Meskipun Polri sedang menghadapi berbagai masalah, lanjut Gus Yahya, semua pihak harus terus mendukung. PBNU menegaskan akan tetap berada di belakang Polri.

Menurut ia, setiap negara termasuk Indonesia membutuhkan polisi yang solid, kuat dan harus didukung penuh oleh segenap elemen bangsa.

"Kalau Polri kita tinggal maka negara ini akan hancur. Semua memang ada masalahnya, tapi kita tetap harus berada di belakang Polri, termasuk berada di belakang negara ini," ujarnya.

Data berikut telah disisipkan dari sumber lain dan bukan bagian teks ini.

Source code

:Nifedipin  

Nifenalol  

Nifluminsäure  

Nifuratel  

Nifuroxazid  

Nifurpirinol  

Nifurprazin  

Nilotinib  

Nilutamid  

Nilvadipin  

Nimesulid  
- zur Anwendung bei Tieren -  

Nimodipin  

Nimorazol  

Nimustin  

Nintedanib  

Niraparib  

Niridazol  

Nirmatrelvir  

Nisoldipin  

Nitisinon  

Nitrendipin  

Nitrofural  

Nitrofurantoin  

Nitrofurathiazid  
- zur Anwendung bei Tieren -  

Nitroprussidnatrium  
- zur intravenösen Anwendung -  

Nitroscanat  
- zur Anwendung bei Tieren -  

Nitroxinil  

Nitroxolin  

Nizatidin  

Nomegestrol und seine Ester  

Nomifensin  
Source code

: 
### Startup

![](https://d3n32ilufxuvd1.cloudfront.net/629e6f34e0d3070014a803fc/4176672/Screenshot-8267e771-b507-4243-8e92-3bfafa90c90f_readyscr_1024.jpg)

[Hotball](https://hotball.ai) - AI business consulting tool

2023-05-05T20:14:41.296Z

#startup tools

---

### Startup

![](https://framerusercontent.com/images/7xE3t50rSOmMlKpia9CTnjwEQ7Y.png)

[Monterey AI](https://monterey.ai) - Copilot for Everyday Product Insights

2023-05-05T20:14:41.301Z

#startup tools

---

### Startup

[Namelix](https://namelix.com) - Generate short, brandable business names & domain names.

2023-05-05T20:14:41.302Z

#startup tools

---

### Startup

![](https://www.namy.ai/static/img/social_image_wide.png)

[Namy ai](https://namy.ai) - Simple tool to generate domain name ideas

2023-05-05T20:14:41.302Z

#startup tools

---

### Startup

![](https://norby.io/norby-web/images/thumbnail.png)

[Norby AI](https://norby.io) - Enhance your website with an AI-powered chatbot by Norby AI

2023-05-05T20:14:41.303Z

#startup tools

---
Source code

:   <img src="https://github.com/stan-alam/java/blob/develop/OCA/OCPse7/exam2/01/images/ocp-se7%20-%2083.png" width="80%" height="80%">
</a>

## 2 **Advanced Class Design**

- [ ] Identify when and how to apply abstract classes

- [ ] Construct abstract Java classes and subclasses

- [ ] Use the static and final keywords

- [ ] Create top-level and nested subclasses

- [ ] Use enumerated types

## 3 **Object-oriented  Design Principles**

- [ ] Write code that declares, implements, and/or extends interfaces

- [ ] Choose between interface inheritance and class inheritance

Gus Yahya mengatakan sebagai organisasi yang turut dalam mendirikan Indonesia, NU juga memiliki tanggung jawab untuk menjaga keberlangsungan NKRI.

Pada Agustus 2022, lembaga Survei Indikator Politik Indonesia merilis hasil survei persepsi publik terhadap Polri setelah mencuatnya kasus pembunuhan Brigadir Nofriansyah Yosua Hutabarat atau Brigadir J oleh mantan Kadiv Propam Polri Irjen Polisi Ferdy Sambo.

Hasil survei tersebut menunjukkan terjadi penurunan kepercayaan masyarakat kepada institusi Bhayangkara setelah peristiwa pembunuhan Brigadir J.

Survei Indikator Politik Indonesia mengungkapkan pada Mei 2022 kepercayaan masyarakat kepada Polri berada pada angka 66,7 persen, namun pada Agustus 2022 atau setelah kasus pembunuhan Brigadir J muncul ke publik, kepercayaan masyarakat turun menjadi 54,4 persen.

Survei tersebut juga mengukur kepercayaan publik pada polisi dalam penuntasan kasus pembunuhan Brigadir J.